== EXERCISE ==
How many lines in the material below contain the word "strategies"? Write only the number.

== RECORDED DATA ==
•••
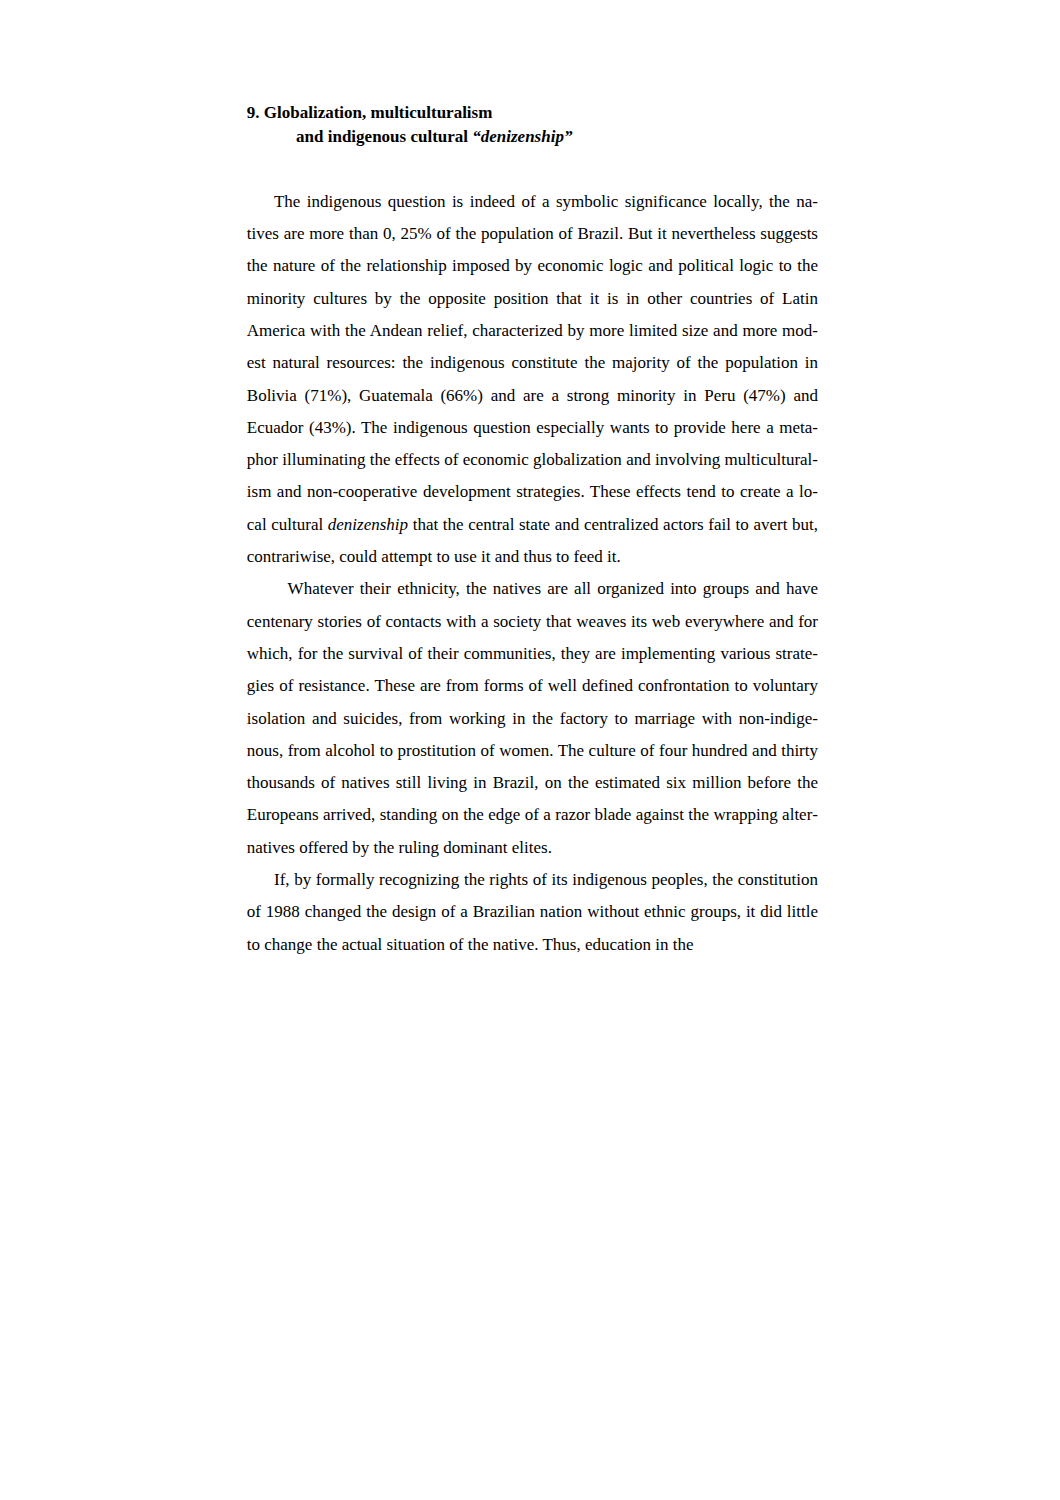9. Globalization, multiculturalismand indigenous cultural “denizenship”
The indigenous question is indeed of a symbolic significance locally, the natives are more than 0, 25% of the population of Brazil. But it nevertheless suggests the nature of the relationship imposed by economic logic and political logic to the minority cultures by the opposite position that it is in other countries of Latin America with the Andean relief, characterized by more limited size and more modest natural resources: the indigenous constitute the majority of the population in Bolivia (71%), Guatemala (66%) and are a strong minority in Peru (47%) and Ecuador (43%). The indigenous question especially wants to provide here a metaphor illuminating the effects of economic globalization and involving multiculturalism and non-cooperative development strategies. These effects tend to create a local cultural denizenship that the central state and centralized actors fail to avert but, contrariwise, could attempt to use it and thus to feed it.
Whatever their ethnicity, the natives are all organized into groups and have centenary stories of contacts with a society that weaves its web everywhere and for which, for the survival of their communities, they are implementing various strategies of resistance. These are from forms of well defined confrontation to voluntary isolation and suicides, from working in the factory to marriage with non-indigenous, from alcohol to prostitution of women. The culture of four hundred and thirty thousands of natives still living in Brazil, on the estimated six million before the Europeans arrived, standing on the edge of a razor blade against the wrapping alternatives offered by the ruling dominant elites.
If, by formally recognizing the rights of its indigenous peoples, the constitution of 1988 changed the design of a Brazilian nation without ethnic groups, it did little to change the actual situation of the native. Thus, education in the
•••
== PROBLEM SOLUTION ==
2